TASK OBJECTIVE
Starting at the line containing "At which label" and continuing through the last of the lines, output them as a Markdown table with the columns Row and Text, skipping blank lines and leaving out the pictures.

★ ★ ★ ★

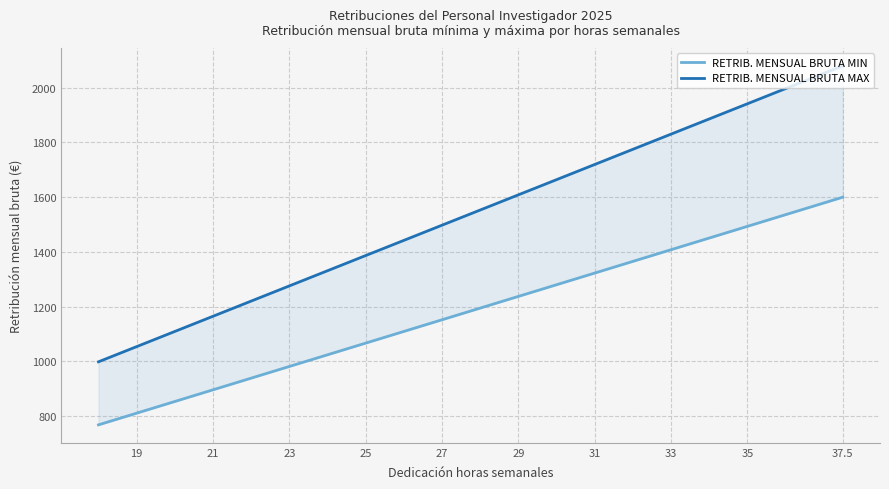

True or false: RETRIB. MENSUAL BRUTA MAX and RETRIB. MENSUAL BRUTA MIN intersect in this chart.

False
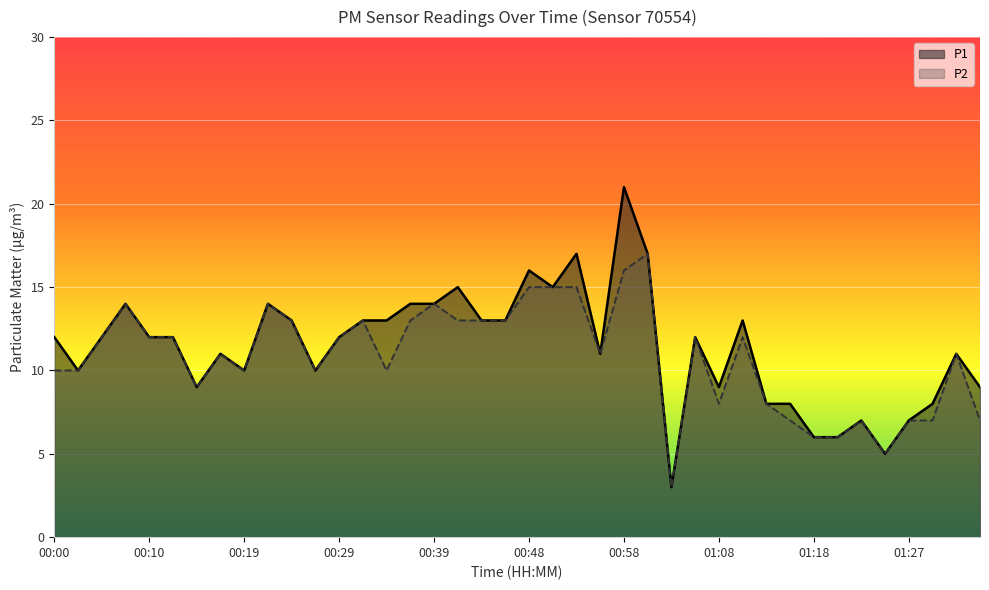

At 00:48, list the series in order from largest to smallest.

P1, P2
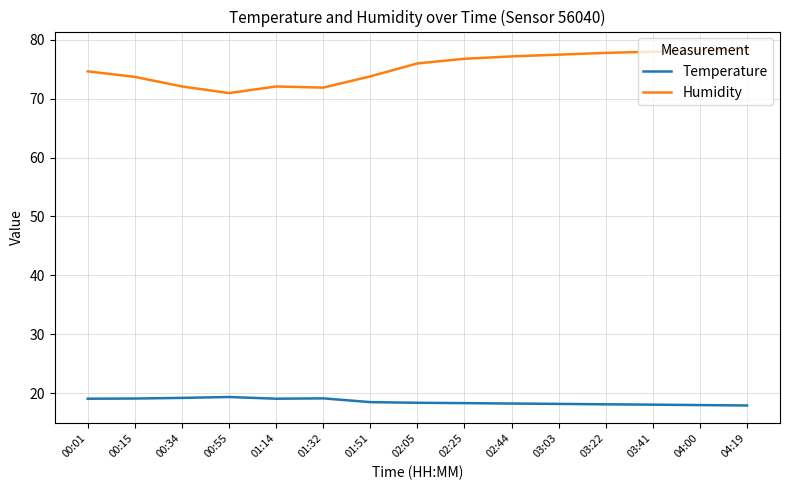

What is the total value across all series at 03:03?

95.7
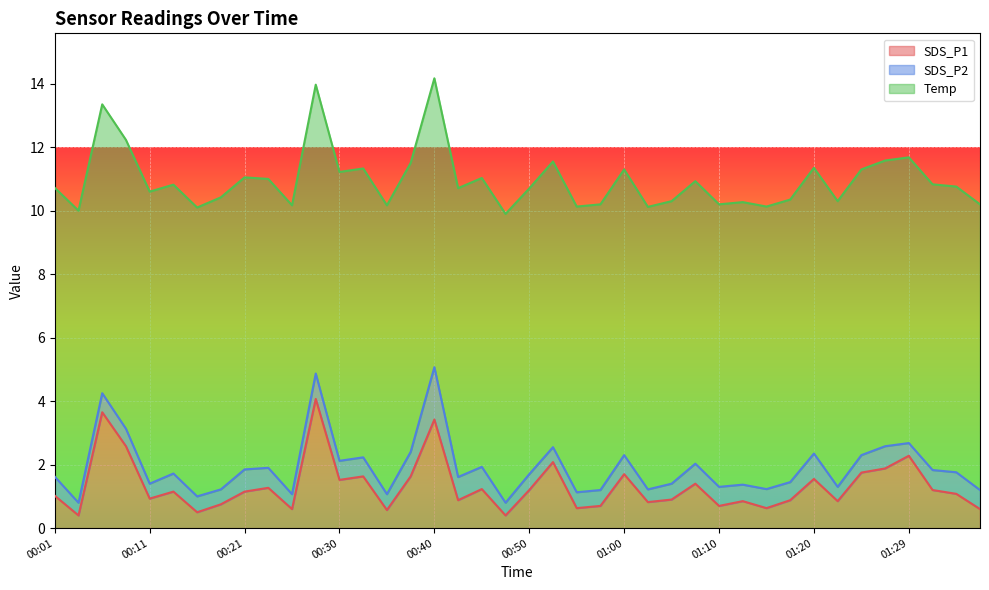

What is the maximum value for SDS_P1?

4.1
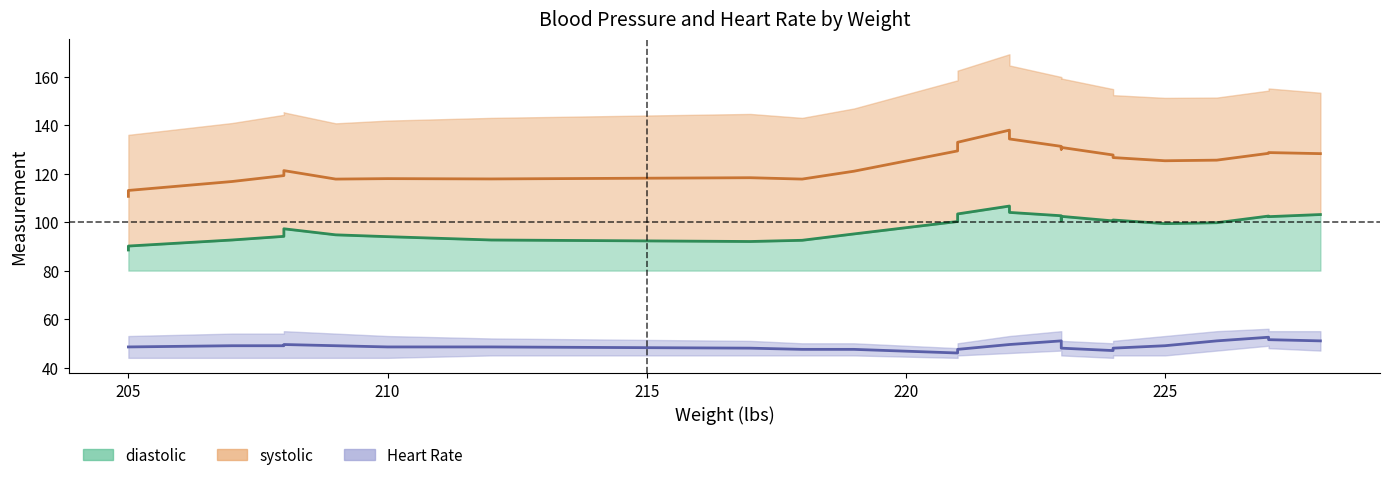

Which series has the largest total across all categories?

systolic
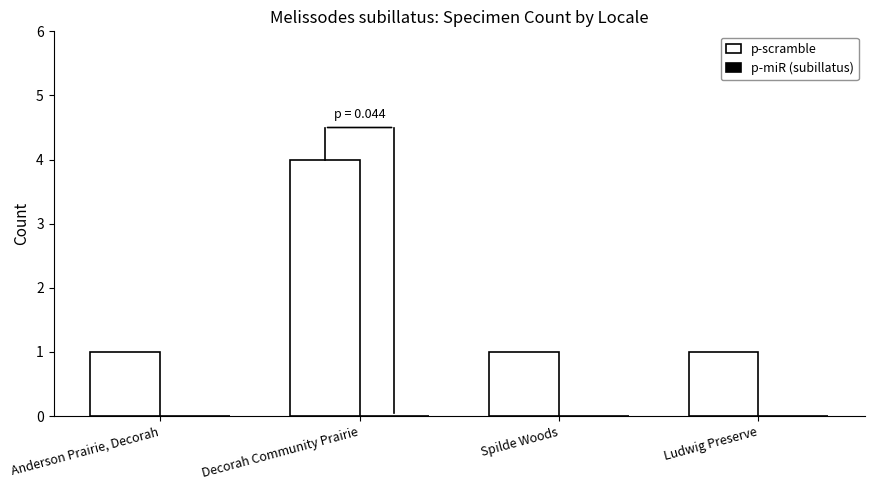

How many bars are there in total?

4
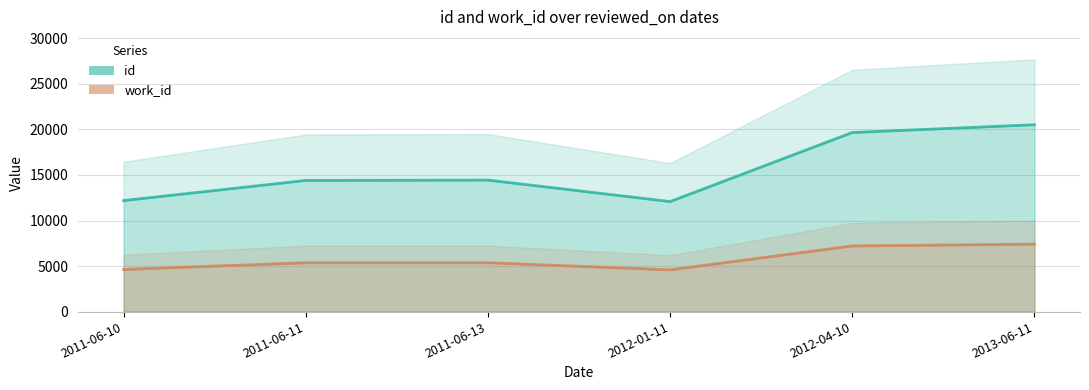

The value of id at 2011-06-11 is 5179. True or false?

False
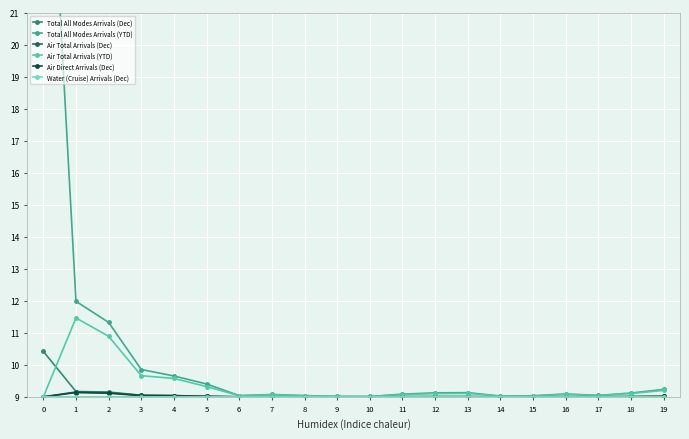

Which series has the widest spread of values?

Total All Modes Arrivals (YTD)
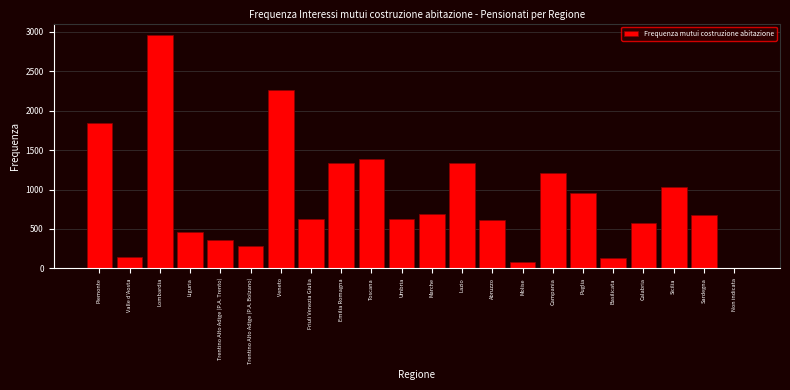

Which has a higher value, Campania or Calabria?

Campania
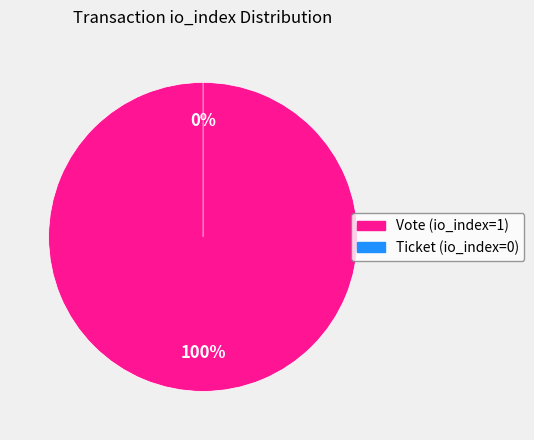

What percentage do Ticket (io_index=0) and Vote (io_index=1) together represent?

100.0%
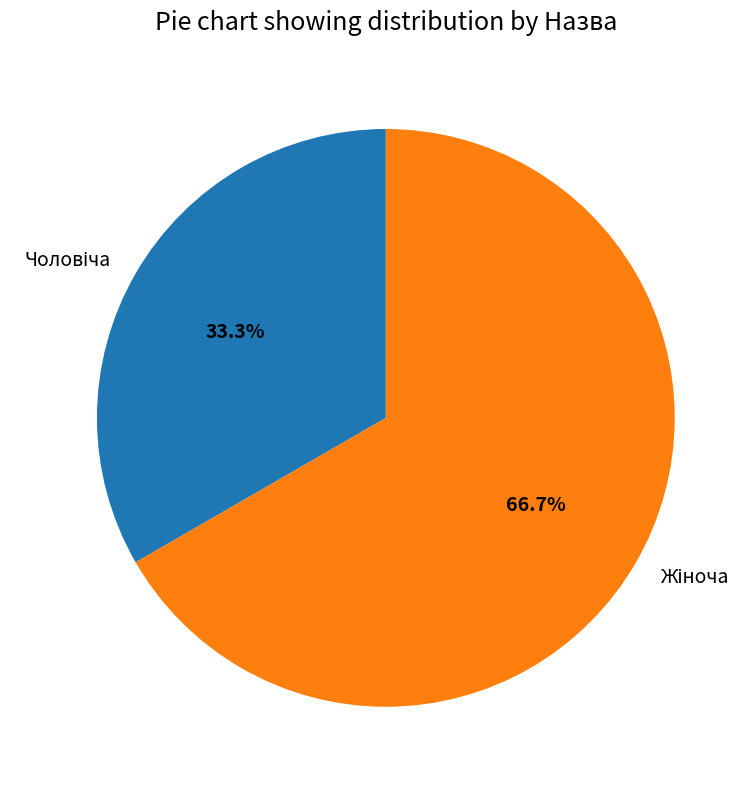

To the nearest percent, what portion does Чоловіча represent?

33%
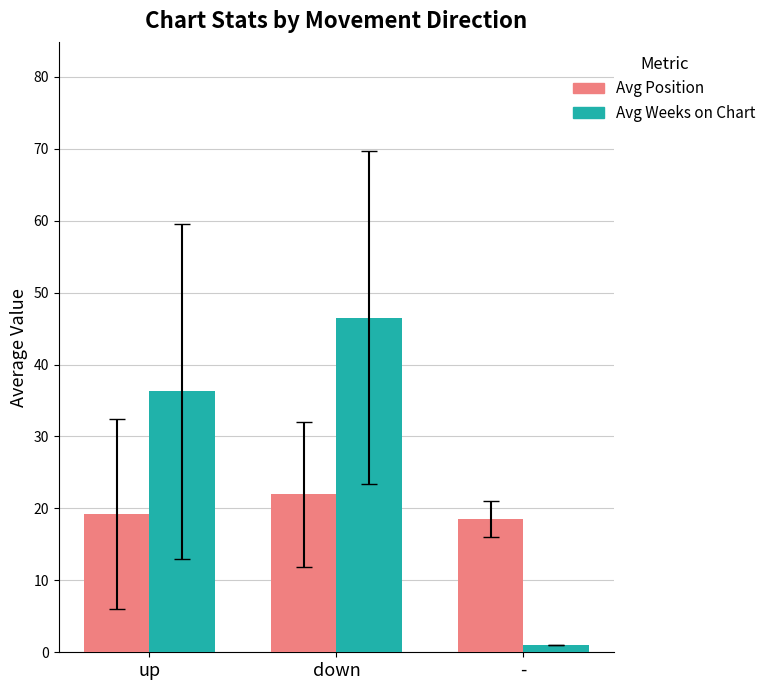

At which label does Avg Weeks on Chart reach its peak?

down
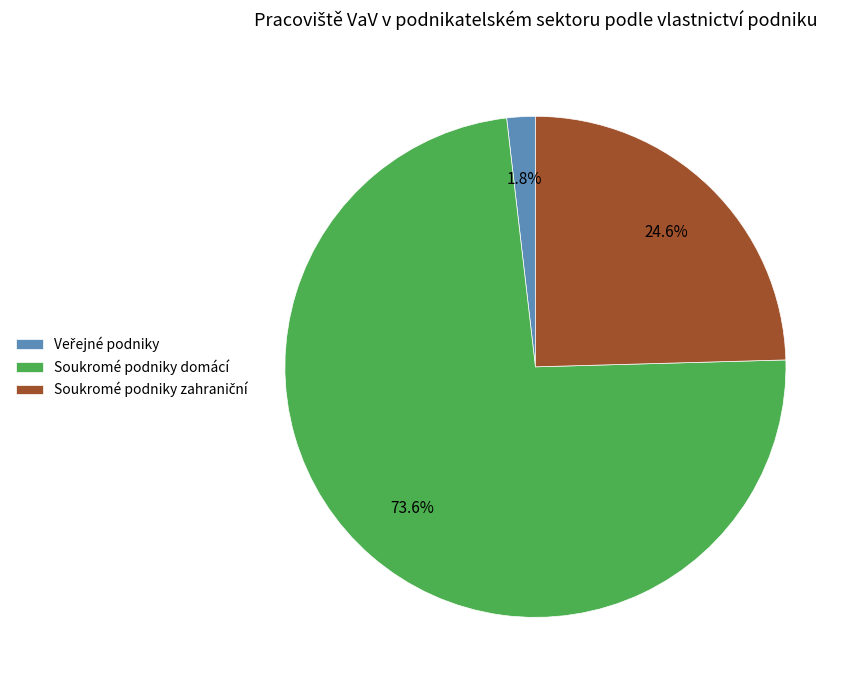

To the nearest percent, what percentage of the pie is Soukromé podniky domácí?

74%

★ ★ ★ ★

EXERCISE RESPONSE
| Row | Text |
|---|---|
| 1 | At which label does Avg Weeks on Chart reach its peak? |
| 2 | down |
| 3 | To the nearest percent, what percentage of the pie is Soukromé podniky domácí? |
| 4 | 74% |